Pursuing iPhone Thief, Officer Knew Right Buttons to Push is a cute little tale of a thief’s comeuppance and a perfect microcosm of the tradeoffs between security and privacy. The article relates how a New York City cop used the Find My iPhone app to locate and recover a stolen iPhone (and arrest the thief) in less than 30 minutes. The app is free to download and install and simple to use: enter the Apple ID and Apple Store password of the target phone in the app’s search screen, select Go, and the phone’s location pops up on Google Maps. You can track the phone as its location changes, lock it, and play a submarine-sonar beeping sound or send and display a message on it. All that’s required is that the target phone be signed into and have Track My Phone enabled on Apple’s iCloud.

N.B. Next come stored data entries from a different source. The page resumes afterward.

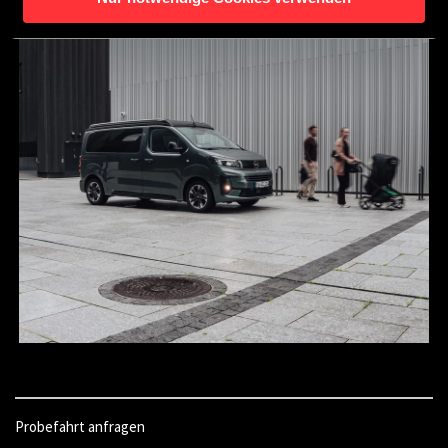
Probefahrt anfragen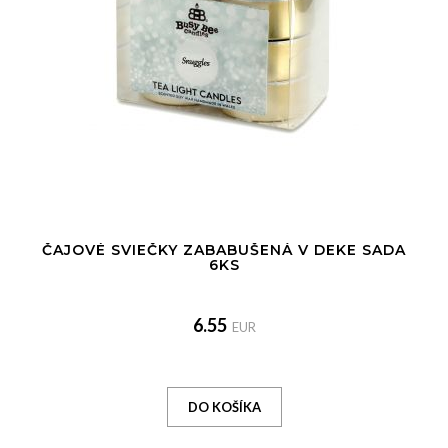
ČAJOVÉ SVIEČKY ZABABUŠENÁ V DEKE SADA
6KS
6.55
EUR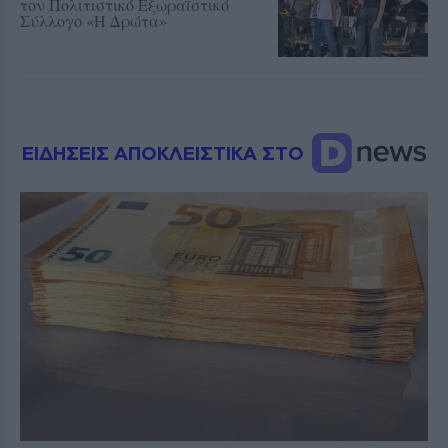
τον Πολιτιστικό Εξωραϊστικό
Σύλλογο «Η Δρώτα»
ΕΙΔΗΣΕΙΣ ΑΠΟΚΛΕΙΣΤΙΚΑ ΣΤΟ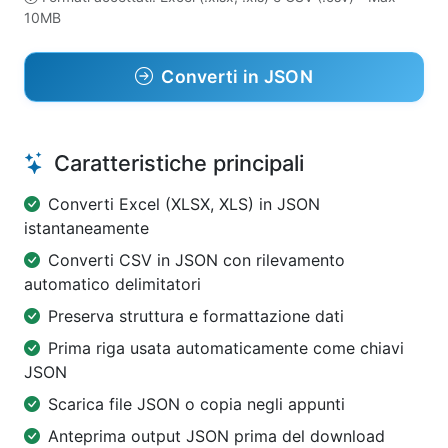
10MB
Converti in JSON
Caratteristiche principali
Converti Excel (XLSX, XLS) in JSON
istantaneamente
Converti CSV in JSON con rilevamento
automatico delimitatori
Preserva struttura e formattazione dati
Prima riga usata automaticamente come chiavi
JSON
Scarica file JSON o copia negli appunti
Anteprima output JSON prima del download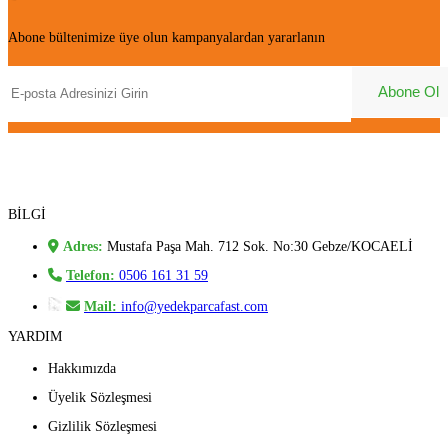
Abone bültenimize üye olun kampanyalardan yararlanın
BİLGİ
Adres:
Mustafa Paşa Mah. 712 Sok. No:30 Gebze/KOCAELİ
Telefon:
0506 161 31 59
Mail:
info@yedekparcafast.com
YARDIM
Hakkımızda
Üyelik Sözleşmesi
Gizlilik Sözleşmesi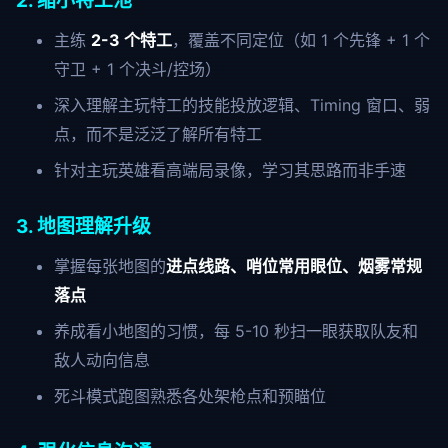
2. 缩小特工池
主练
2-3 个特工
，覆盖不同定位（如 1 个先锋 + 1 个
守卫 + 1 个决斗/控场）
深入理解主玩特工的技能投放逻辑、Timing 窗口、弱
点，而不是泛泛了解所有特工
针对主玩英雄看高端局录像，学习其思路而非手速
3. 地图理解升级
掌握每张地图的
进点线路、哨位常用眼位、烟雾常规
落点
养成看小地图的习惯，每 5-10 秒扫一眼获取队友和
敌人动向信息
死斗模式跑图熟悉各处架枪点和预瞄位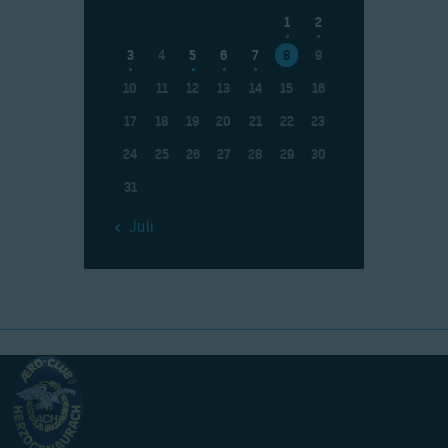
1
2
3
4
5
6
7
8
9
10
11
12
13
14
15
16
17
18
19
20
21
22
23
24
25
26
27
28
29
30
31
« Juli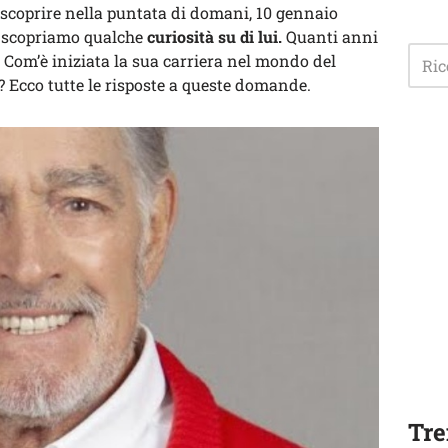
di scoprire nella puntata di domani, 10 gennaio
, scopriamo qualche
curiosità su di lui.
Quanti anni
? Com’è iniziata la sua carriera nel mondo del
? Ecco tutte le risposte a queste domande.
Tre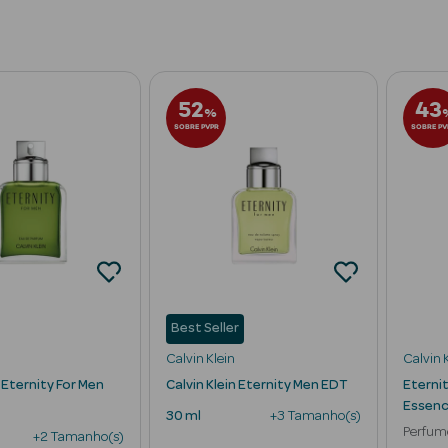
52
43
%
SOBRE PVPR
SOBRE PV
Best Seller
Calvin Klein
Calvin 
n Eternity For Men
Calvin Klein Eternity Men EDT
Eterni
Essen
30 ml
+3 Tamanho(s)
Perfum
+2 Tamanho(s)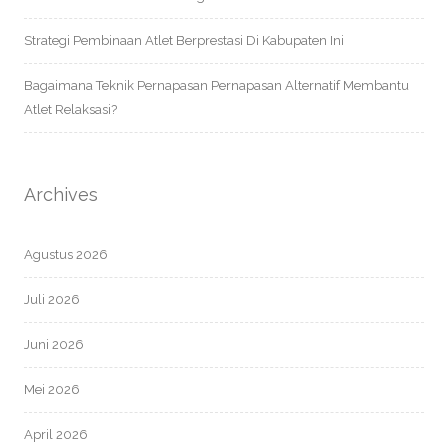
Strategi Pembinaan Atlet Berprestasi Di Kabupaten Ini
Bagaimana Teknik Pernapasan Pernapasan Alternatif Membantu
Atlet Relaksasi?
Archives
Agustus 2026
Juli 2026
Juni 2026
Mei 2026
April 2026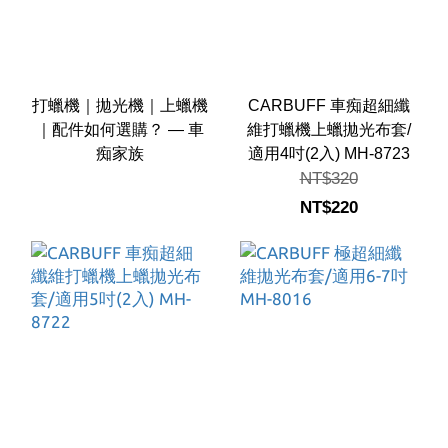
打蠟機｜拋光機｜上蠟機
CARBUFF 車痴超細纖
｜配件如何選購？ — 車
維打蠟機上蠟拋光布套/
痴家族
適用4吋(2入) MH-8723
NT$320
NT$220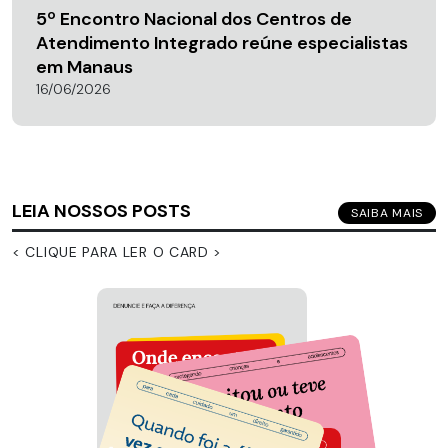
5º Encontro Nacional dos Centros de
Atendimento Integrado reúne especialistas
em Manaus
16/06/2026
LEIA NOSSOS POSTS
SAIBA MAIS
< CLIQUE PARA LER O CARD >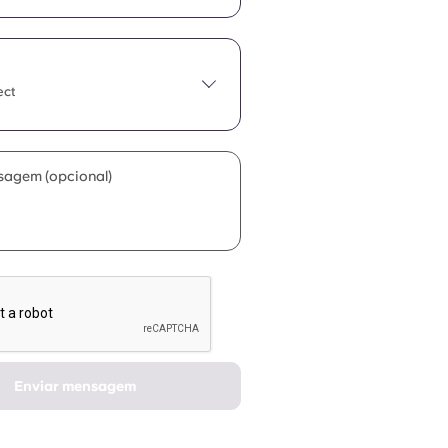
ect
sagem (opcional)
Enviar mensagem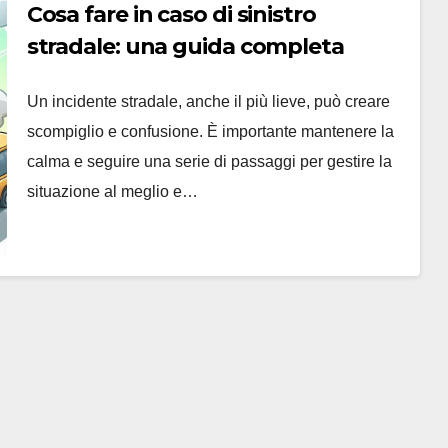
Cosa fare in caso di sinistro
stradale: una guida completa
Un incidente stradale, anche il più lieve, può creare
scompiglio e confusione. È importante mantenere la
calma e seguire una serie di passaggi per gestire la
situazione al meglio e…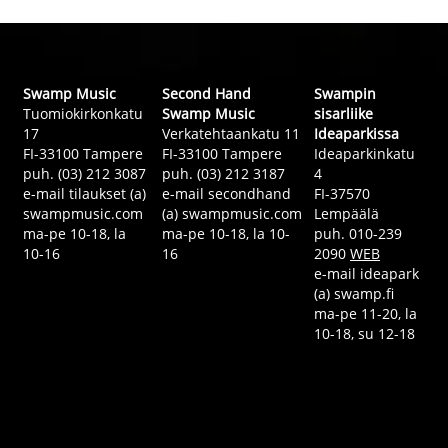
Swamp Music
Second Hand
Swampin
Tuomiokirkonkatu
Swamp Music
sisarliike
17
Verkatehtaankatu 11
Ideaparkissa
FI-33100 Tampere
FI-33100 Tampere
Ideaparkinkatu
puh. (03) 212 3087
puh. (03) 212 3187
4
e-mail tilaukset (a)
e-mail secondhand
FI-37570
swampmusic.com
(a) swampmusic.com
Lempäälä
ma-pe 10-18, la
ma-pe 10-18, la 10-
puh. 010-239
10-16
16
2090
WEB
e-mail ideapark
(a) swamp.fi
ma-pe 11-20, la
10-18, su 12-18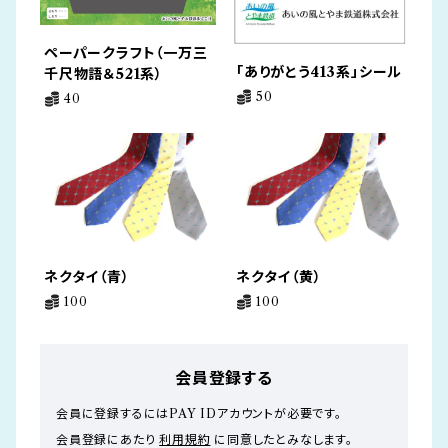
ペーパークラフト（一万三
「ありがとう413系」シール
千尺物語＆521系）
50
40
ネクタイ（青）
ネクタイ（黄）
100
100
会員登録する
会員に登録するにはPAY IDアカウントが必要です。
会員登録にあたり
利用規約
に同意したとみなします。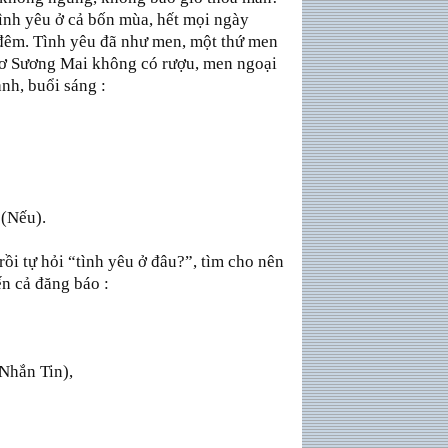
 tình yêu ở cả bốn mùa, hết mọi ngày
 đêm. Tình yêu đã như men, một thứ men
 thơ Sương Mai không có rượu, men ngoại
nh, buổi sáng :
 (Nếu).
rồi tự hỏi “tình yêu ở đâu?”, tìm cho nên
ến cả đăng báo :
(Nhắn Tin),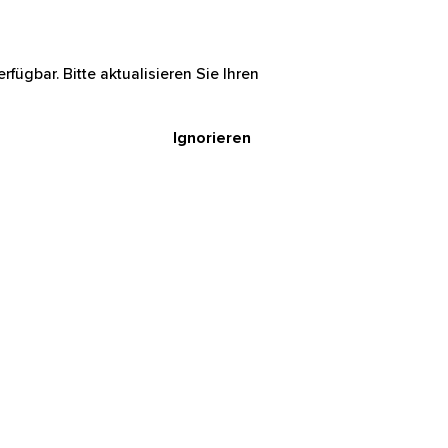
rfügbar. Bitte aktualisieren Sie Ihren
Ignorieren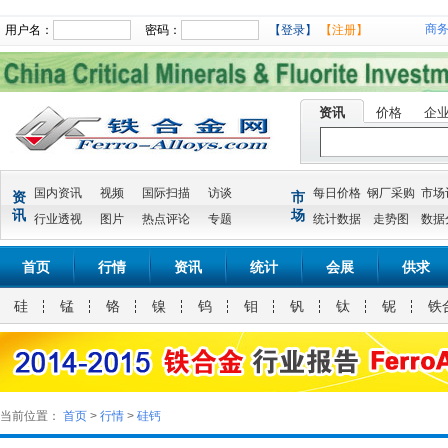
商
用户名：
密码：
【登录】
【注册】
资讯
价格
企
国内资讯
视频
国际扫描
访谈
每日价格
钢厂采购
市场
资
市
讯
场
行业透视
图片
热点评论
专题
统计数据
走势图
数据
首页
行情
资讯
统计
会展
供求
硅
锰
铬
镍
钨
钼
钒
钛
铌
铁
当前位置：
首页
>
行情
>
硅钙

And that’s where one trades privacy for security. Once activated anyone who knows the owner’s Apple ID and password can track the phone’s location. My wife left the house early this morning to play tennis. After reading the article I checked her location–indeed she was at the tennis facility. (Current iPhone technology does not allow me to verify that she was indeed “playing tennis” there.)

Comforting, or creepy?

Supreme Court Rules GPS Tracking Requires Warrant

The U.S. Supreme Court just announced its decision in U.S. v. Jones, ruling unanimously that the government must obtain a warrant before affixing a GPS tracking device to a suspect’s vehicle. While all the justices agreed that the Fourth Amendment required police to obtain a warrant they did not agree on the rationale.  Five joined Justice Scalia’s majority opinion that the Fourth Amendment applied to private property such as a vehicle.  Four agreed with Justice Alito that this warrantless search violated the defendant’s reasonable expectation of privacy. According to the article just posted by The Wall Street Journal

Justice Alito warned that a property-based approach was too narrow to guard against the proliferating threats to personal privacy modern technology posed. Justice Scalia stressed, however, that the majority wasn’t repudiating the broader test articulated in 1967, but rather that it was unnecessary to reach it because installation of the tracker was sufficient by itself to trigger the Fourth Amendment.

I Like My Vanilla Plain

I did a double-take when I saw the picture on a card from the IAPP–International Association of Privacy Professionals. For a reality check on my reaction I handed a card to a student and asked if she noticed anything. She looked at it for three seconds and said “you mean anything other than the lack of diversity?”

IAPP=International Association of Pale People?